GIVEN INFORMATION: Begin

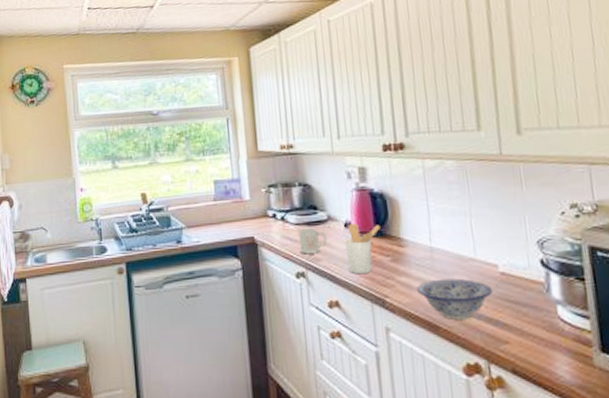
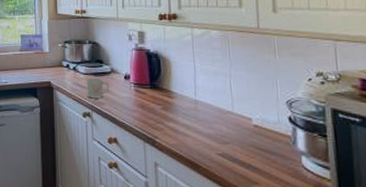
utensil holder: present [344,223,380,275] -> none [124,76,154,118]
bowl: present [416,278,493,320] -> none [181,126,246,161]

GIVEN INFORMATION: End
GIVEN INFORMATION: Begin

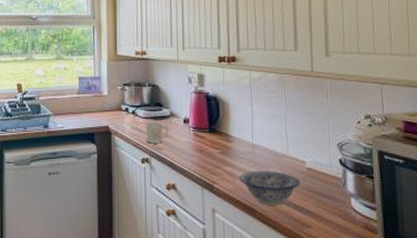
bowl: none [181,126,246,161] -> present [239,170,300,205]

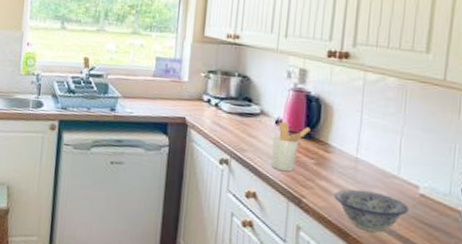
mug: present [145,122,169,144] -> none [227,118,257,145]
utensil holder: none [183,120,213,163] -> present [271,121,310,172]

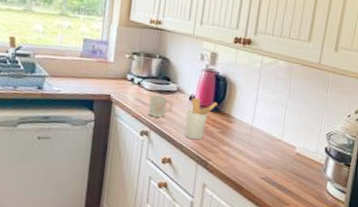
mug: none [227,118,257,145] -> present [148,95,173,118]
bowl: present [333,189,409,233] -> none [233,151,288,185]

GIVEN INFORMATION: End
GIVEN INFORMATION: Begin

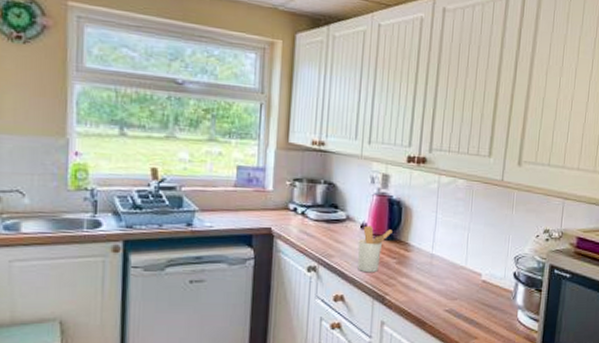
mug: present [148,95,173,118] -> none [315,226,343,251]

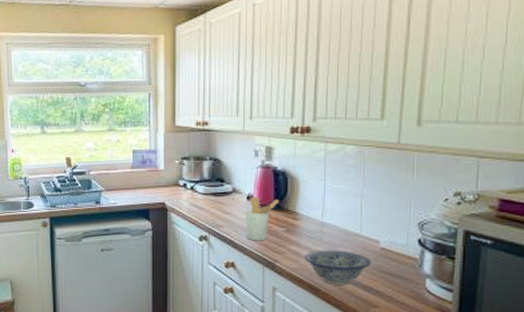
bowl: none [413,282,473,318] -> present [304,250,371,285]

GIVEN INFORMATION: End

From the entries above, copy exactly the lines starting at the one with "mug: present [145,122,169,144]" and stopping at the one with "bowl: present [333,189,409,233]", keeping both ends. Drop the pictures.

EXERCISE RESULT —
mug: present [145,122,169,144] -> none [227,118,257,145]
utensil holder: none [183,120,213,163] -> present [271,121,310,172]

mug: none [227,118,257,145] -> present [148,95,173,118]
bowl: present [333,189,409,233] -> none [233,151,288,185]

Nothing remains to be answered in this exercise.